Wahlkampf und Parteitaktik für Regierungsparteien wichtiger als Sicherheit für Voest

OTS (Linz) - "Die Chance, dass Oberösterreich endlich einmal mit einer Stimme spricht und in sofortige Dirketverhandlungen mit der Bundesregierung zur Beibehaltung der Sperrminorität bei der Voest tritt - um einen Ausverkauf zu verhindern und den von den Grünen druchgesetzten Landtagsbeschluß umzusetzen - wurde wieder einmal verspielt. Die Voest wurde leider einmal mehr zum Spielball der Wahltaktik", reagiert der Klubobmann der Grünen, Rudi Anschober, auf die Ergebnisse der heutigen Sondersitzung der Landesregierung.

LH Pühringer zu beauftragen, Verhandlungen zu führen, sei in Ordnung. Erfolgversprechender erscheinen Anschober jedoch gemeinsame Direktverhandlungen aller Parteien zur Durchsetzung der Landesinteressen. Das beinhalte im übrigen auch der Landtagsbeschluss.

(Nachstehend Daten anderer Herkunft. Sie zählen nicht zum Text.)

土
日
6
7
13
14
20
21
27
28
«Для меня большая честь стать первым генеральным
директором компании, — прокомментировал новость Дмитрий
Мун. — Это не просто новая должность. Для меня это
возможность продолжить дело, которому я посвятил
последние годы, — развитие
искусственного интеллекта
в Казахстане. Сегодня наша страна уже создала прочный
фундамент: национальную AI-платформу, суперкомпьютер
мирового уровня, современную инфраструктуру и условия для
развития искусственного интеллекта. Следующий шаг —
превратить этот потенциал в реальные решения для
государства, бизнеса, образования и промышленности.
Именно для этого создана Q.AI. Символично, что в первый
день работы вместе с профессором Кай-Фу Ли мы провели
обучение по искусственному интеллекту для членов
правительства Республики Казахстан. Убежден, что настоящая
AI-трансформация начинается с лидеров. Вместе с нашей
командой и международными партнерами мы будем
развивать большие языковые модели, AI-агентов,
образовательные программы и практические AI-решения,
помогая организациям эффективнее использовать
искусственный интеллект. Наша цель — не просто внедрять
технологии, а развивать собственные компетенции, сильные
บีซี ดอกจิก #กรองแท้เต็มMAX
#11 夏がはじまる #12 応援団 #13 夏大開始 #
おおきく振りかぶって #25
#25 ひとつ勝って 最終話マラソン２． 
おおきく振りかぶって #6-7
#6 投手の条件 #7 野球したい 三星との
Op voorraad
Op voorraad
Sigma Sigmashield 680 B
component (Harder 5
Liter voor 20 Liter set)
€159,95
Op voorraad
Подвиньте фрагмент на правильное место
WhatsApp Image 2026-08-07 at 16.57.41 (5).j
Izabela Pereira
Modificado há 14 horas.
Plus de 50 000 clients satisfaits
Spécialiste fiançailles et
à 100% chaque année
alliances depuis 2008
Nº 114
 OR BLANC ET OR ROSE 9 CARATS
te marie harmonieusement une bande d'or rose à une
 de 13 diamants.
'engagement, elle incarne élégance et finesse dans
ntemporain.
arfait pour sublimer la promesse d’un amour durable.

Die offenkundig nun geplante Totalprivatisierung über die Börse bietet für den Klubobmann der Grünen keine Sicherheit, im Gegenteil:
Der Einstieg von Konkurrenten im großen Stil sei somit durch die Hintertür jederzeit möglich. "Wenn es auch in den nächsten Tagen keine überraschenden Erfolge gegen des Ausverkauf gibt und damit der Landtagsbeschluß von den Regierungsparteien weiterhin nicht umgesetzt wird, werden wir eine Sondersitzung des Landtages beantragen", schließt Anschober.